▸ MATERIAL PROVIDED:

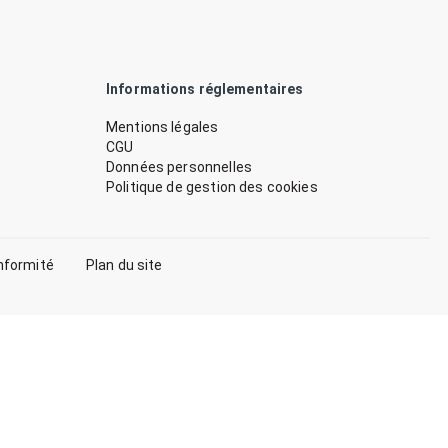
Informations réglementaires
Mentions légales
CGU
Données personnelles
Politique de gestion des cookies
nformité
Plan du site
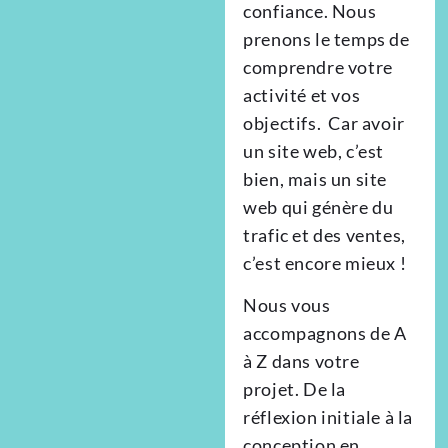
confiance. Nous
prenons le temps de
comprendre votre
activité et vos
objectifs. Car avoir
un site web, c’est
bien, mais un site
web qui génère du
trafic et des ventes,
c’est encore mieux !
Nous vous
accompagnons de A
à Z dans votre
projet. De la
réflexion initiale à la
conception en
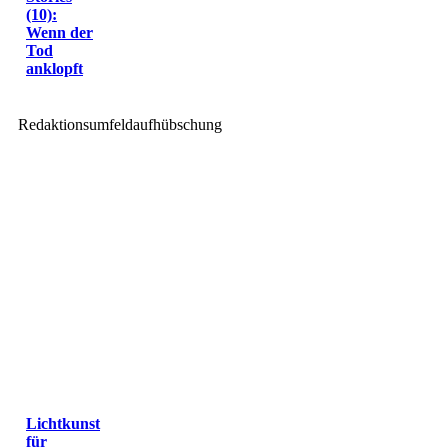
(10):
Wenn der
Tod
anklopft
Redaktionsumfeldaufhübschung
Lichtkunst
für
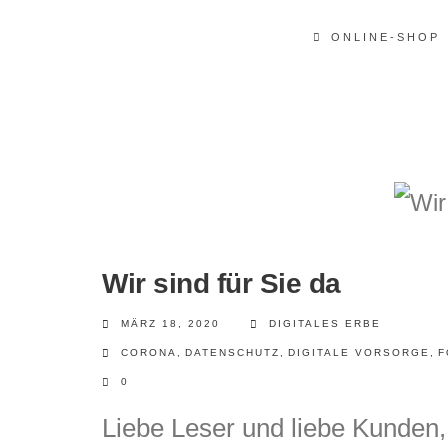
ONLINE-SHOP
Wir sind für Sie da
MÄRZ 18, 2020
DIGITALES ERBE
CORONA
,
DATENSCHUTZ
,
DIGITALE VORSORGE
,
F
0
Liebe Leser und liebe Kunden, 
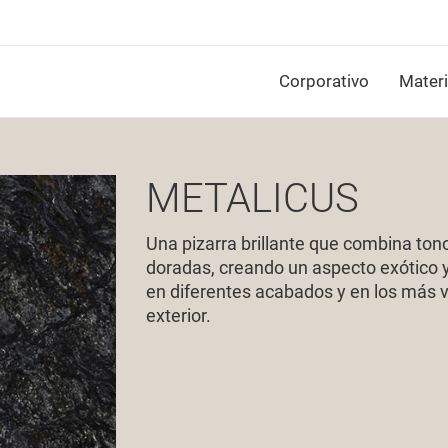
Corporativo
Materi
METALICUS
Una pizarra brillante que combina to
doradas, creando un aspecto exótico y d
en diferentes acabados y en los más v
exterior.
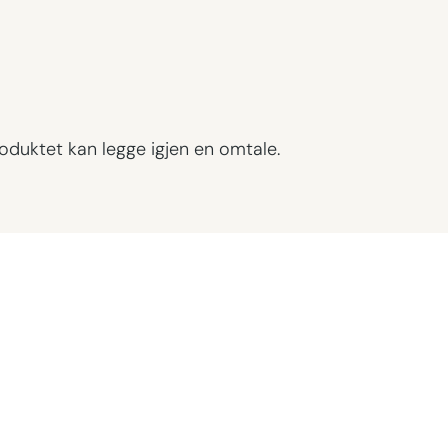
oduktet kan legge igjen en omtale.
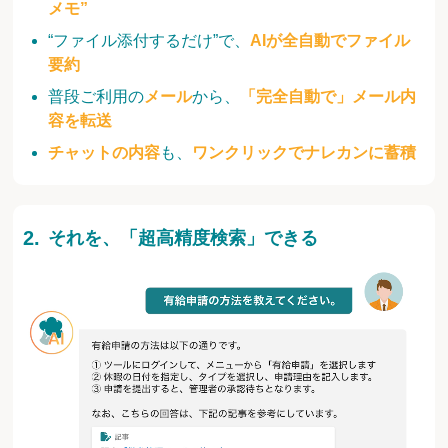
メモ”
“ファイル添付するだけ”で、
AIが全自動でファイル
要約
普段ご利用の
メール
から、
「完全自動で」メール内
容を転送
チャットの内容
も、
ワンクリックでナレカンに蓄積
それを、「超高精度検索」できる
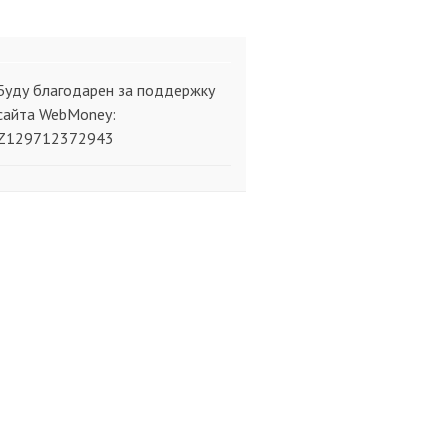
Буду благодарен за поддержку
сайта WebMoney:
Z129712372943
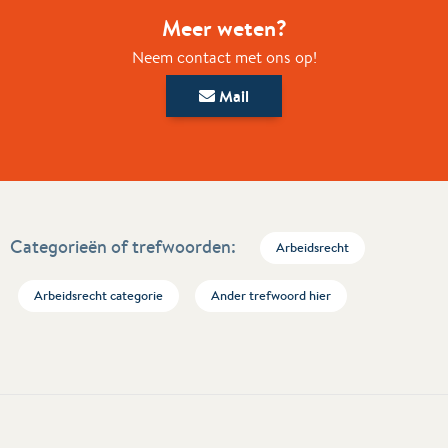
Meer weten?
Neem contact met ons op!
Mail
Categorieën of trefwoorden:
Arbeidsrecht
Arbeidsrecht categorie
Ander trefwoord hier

--

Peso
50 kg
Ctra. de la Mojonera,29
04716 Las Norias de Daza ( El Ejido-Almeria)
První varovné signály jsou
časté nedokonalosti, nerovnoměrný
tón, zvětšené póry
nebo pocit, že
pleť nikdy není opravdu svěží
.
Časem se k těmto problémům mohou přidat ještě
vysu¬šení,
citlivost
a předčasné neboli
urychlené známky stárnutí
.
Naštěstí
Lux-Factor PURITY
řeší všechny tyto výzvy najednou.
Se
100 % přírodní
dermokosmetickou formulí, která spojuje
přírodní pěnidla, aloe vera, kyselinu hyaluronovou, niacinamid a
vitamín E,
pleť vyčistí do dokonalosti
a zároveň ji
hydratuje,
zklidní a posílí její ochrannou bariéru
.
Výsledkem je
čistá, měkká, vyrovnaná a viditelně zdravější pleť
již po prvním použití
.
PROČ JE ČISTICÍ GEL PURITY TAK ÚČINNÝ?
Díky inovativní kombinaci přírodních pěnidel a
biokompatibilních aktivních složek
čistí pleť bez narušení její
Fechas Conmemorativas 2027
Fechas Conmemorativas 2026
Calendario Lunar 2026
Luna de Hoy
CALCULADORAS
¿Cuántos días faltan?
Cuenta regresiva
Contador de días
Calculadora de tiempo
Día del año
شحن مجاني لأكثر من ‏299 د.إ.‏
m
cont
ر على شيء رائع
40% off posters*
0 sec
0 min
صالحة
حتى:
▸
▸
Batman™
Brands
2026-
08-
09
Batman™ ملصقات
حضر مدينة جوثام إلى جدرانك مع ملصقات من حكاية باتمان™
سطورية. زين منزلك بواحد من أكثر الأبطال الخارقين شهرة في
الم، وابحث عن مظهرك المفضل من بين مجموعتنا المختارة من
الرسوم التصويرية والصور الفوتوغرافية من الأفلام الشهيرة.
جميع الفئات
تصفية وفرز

---

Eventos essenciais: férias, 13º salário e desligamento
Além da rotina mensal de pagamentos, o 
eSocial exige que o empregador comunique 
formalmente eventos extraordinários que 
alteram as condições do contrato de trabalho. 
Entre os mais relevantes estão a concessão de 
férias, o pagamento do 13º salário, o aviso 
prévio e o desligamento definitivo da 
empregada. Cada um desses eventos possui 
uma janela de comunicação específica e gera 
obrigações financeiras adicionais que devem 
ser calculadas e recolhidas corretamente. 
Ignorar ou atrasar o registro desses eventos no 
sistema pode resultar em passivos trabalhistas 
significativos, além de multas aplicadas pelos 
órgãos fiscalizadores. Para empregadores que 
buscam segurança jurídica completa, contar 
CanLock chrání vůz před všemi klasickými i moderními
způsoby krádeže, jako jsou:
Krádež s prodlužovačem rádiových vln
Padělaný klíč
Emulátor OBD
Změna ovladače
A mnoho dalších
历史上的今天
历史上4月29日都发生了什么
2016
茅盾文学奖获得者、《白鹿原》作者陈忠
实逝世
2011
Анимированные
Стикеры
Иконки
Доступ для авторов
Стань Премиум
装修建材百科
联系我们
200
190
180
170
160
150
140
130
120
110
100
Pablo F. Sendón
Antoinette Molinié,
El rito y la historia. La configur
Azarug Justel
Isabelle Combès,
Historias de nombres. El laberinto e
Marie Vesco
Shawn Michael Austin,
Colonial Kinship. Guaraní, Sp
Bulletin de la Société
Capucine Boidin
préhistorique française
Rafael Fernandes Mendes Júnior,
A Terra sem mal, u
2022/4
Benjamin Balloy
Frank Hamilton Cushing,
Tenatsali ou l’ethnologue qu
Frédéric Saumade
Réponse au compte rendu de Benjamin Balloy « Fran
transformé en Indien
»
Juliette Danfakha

▸ TO DO:
Word for word, repeat the lines above from the one with "Informations réglementaires" through the one with "Ander trefwoord hier", and nothing beyond them. Omit the pictures.

▸ ANSWER SECTION:
Informations réglementaires
Mentions légales
CGU
Données personnelles
Politique de gestion des cookies
nformité
Plan du site
confiance. Nous
prenons le temps de
comprendre votre
activité et vos
objectifs. Car avoir
un site web, c’est
bien, mais un site
web qui génère du
trafic et des ventes,
c’est encore mieux !
Nous vous
accompagnons de A
à Z dans votre
projet. De la
réflexion initiale à la
conception en
(10):
Wenn der
Tod
anklopft
Redaktionsumfeldaufhübschung
Lichtkunst
für
ONLINE-SHOP
Wir sind für Sie da
MÄRZ 18, 2020
DIGITALES ERBE
CORONA
,
DATENSCHUTZ
,
DIGITALE VORSORGE
,
F
0
Liebe Leser und liebe Kunden, 
Corporativo
Materi
METALICUS
Una pizarra brillante que combina to
doradas, creando un aspecto exótico y d
en diferentes acabados y en los más v
exterior.
oduktet kan legge igjen en omtale.
メモ”
“ファイル添付するだけ”で、
AIが全自動でファイル
要約
普段ご利用の
メール
から、
「完全自動で」メール内
容を転送
チャットの内容
も、
ワンクリックでナレカンに蓄積
それを、「超高精度検索」できる
Буду благодарен за поддержку
сайта WebMoney:
Z129712372943
Meer weten?
Neem contact met ons op!
Mail
Categorieën of trefwoorden:
Arbeidsrecht
Arbeidsrecht categorie
Ander trefwoord hier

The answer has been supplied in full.